Fidèle à ce même parrainage, le peintre Henri Brispot qui n’ignorait vraisemblablement pas la chose, a, dans sa toile, reproduit la scène des Comices Agricoles se tenant sur une estrade adossée à la façade d’une Mairie reproduisant exactement celle de Grand-Couronne.

Cette toile a été déposée au Musée de Rouen en 1903 jusqu’en 1930, date à laquelle, dans des circonstances mal déterminées, elle a été envoyée – par ordre de l’État, semble-t-il – au Musée de Lisieux, où elle est encore.
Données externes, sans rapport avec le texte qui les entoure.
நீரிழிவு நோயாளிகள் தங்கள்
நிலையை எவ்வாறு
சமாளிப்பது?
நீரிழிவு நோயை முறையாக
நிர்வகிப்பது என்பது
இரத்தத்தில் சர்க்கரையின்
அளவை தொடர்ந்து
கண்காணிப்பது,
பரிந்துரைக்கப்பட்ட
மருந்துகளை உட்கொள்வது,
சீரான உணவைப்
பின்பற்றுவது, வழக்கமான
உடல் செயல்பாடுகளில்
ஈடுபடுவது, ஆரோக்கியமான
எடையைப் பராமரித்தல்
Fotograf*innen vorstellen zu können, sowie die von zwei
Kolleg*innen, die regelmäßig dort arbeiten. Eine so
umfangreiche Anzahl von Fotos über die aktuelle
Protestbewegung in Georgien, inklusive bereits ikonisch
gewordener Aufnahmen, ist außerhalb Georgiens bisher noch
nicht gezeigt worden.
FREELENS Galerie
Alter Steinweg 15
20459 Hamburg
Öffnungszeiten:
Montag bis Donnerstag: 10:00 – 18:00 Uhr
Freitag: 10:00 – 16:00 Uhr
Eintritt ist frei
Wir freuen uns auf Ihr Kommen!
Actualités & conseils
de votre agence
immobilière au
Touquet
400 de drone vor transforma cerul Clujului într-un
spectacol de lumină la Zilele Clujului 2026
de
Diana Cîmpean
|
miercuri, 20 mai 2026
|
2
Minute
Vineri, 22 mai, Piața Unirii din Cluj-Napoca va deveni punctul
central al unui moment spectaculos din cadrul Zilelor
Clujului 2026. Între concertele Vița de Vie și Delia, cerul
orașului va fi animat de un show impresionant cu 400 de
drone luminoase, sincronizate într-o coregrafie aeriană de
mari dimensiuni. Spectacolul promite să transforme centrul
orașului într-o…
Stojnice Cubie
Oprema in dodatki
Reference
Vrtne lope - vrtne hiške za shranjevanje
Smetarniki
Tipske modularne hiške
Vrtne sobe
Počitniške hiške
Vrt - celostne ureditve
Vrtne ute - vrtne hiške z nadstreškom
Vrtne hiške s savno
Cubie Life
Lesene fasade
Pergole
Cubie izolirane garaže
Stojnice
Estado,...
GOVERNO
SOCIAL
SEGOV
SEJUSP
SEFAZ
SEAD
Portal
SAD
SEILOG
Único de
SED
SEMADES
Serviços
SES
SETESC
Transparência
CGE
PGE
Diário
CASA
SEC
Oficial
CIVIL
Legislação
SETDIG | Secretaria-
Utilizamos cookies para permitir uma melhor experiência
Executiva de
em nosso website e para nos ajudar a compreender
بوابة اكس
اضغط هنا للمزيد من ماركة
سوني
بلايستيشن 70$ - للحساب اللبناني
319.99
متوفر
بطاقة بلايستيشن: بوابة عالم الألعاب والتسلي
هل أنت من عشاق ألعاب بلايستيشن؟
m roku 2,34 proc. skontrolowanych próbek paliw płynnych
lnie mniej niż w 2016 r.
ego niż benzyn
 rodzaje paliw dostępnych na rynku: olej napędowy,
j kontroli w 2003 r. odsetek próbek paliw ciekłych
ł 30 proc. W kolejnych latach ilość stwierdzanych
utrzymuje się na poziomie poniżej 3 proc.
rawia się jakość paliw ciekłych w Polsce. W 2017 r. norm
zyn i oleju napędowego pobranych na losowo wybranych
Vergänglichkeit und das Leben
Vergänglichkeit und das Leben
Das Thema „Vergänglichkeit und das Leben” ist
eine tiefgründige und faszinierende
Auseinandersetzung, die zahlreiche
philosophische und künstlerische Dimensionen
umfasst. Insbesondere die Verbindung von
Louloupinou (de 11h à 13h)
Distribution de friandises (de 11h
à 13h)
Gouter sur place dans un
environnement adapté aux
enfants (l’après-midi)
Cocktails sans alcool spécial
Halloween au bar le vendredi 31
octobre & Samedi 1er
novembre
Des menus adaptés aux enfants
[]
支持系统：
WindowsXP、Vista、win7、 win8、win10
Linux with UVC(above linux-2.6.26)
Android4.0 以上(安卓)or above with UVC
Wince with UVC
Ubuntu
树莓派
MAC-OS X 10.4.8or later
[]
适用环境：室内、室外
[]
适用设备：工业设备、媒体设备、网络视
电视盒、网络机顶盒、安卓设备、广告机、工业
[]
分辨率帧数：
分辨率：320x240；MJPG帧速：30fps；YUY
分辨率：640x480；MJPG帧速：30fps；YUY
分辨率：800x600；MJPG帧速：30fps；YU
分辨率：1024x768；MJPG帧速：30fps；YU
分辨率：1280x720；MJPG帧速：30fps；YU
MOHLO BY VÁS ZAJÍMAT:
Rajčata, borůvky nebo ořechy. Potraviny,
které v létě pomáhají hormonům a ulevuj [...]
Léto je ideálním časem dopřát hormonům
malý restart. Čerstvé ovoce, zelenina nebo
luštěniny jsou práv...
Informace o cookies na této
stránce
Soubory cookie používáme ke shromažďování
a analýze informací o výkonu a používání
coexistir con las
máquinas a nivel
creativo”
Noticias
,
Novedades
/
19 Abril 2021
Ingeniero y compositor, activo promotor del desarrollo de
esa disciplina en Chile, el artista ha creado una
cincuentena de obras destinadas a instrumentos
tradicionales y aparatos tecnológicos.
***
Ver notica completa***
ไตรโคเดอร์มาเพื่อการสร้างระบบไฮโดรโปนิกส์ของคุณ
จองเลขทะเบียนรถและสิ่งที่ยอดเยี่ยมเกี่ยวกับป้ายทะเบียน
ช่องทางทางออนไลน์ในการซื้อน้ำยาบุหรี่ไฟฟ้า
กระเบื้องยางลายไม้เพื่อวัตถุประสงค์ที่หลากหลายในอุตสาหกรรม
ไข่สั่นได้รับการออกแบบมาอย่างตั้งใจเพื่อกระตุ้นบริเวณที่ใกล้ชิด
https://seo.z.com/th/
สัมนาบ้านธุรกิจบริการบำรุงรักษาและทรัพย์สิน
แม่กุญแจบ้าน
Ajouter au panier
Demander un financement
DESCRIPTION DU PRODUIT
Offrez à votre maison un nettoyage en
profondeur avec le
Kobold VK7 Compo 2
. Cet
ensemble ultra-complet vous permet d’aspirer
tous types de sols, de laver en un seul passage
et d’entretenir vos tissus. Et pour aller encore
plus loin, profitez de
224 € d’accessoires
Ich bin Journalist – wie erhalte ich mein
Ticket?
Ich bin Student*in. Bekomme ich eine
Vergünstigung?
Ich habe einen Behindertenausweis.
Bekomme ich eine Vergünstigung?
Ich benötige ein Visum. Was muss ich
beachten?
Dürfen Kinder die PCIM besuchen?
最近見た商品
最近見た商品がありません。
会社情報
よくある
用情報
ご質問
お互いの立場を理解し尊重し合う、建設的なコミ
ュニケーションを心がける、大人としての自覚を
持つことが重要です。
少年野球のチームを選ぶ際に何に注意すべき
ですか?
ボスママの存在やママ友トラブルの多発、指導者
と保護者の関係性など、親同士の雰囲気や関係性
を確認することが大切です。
Il est exact qu’en novembre 1960, il a été vendu, à la Salle Drouot, une toile de Brispot, représentant la scène célèbre des Comices Agricoles, mais il ne s’agit que d’une copie (adjugée d’ailleurs seulement 30.000 anciens francs),  l’original étant, comme expliqué ci-dessus, au Musée de Lisieux (2).

Nous ne saurions terminer ce bref exposé sans émettre la suggestion que les pays de Lisieux et de Pont-l’Évêque, qui furent le berceau de la famille maternelle de Gustave Flaubert et où se déroulèrent des Comices Agricoles auxquels l’écrivain adolescent assista certainement, ne sont pas étrangers à la volonté du romancier de décrire dans sa première œuvre l’un de ces Comices. Ce n’est, bien sûr, pas par hasard  que le nom de l’inoubliable conseiller de Préfecture Lieuvain porte le nom de la région : Lieuvin, et que Catherine Leroux, bénéficiaire d’un prix agricole, ressemble à la Félicité d’un Cœur Simple (qui se déroule aussi, d’ailleurs, à Pont-L’Évêque), lesquelles servantes sont bien du type de celles qu’employait la famille Flaubert. L’écrivain qui ne négligeait rien et se servait de tout a vraisemblablement ajouté à la scène voulue avant le déplacement de juillet 1852 à Grand-Couronne ce précieux élément d’une Mairie à la façade néo-grecque : celle vue par lui à Grand-Couronne.

En rejoignant Lisieux, la toile de Brispot a-t-elle rejoint son initial berceau ? La chose est loin d’être impossible ; voulu ou non, ce retour corrobore en lui-même, la thèse que nous croyons utile d’émettre eut ceci, en réponse additionnelle à la question posée.

 

 

(Renseignements communiqués par M. Jacques Toutain-Revel).

(1) Nous avons déjà traité cette question dans le précédent Bulletin 18. Nous la reprenons volontiers aujourd’hui.

(2) On pourra lire à ce sujet de fructueux détails dans le Liberté-Dimanche du dimanche 22 novembre 1960 et du dimanche 11 décembre 1960.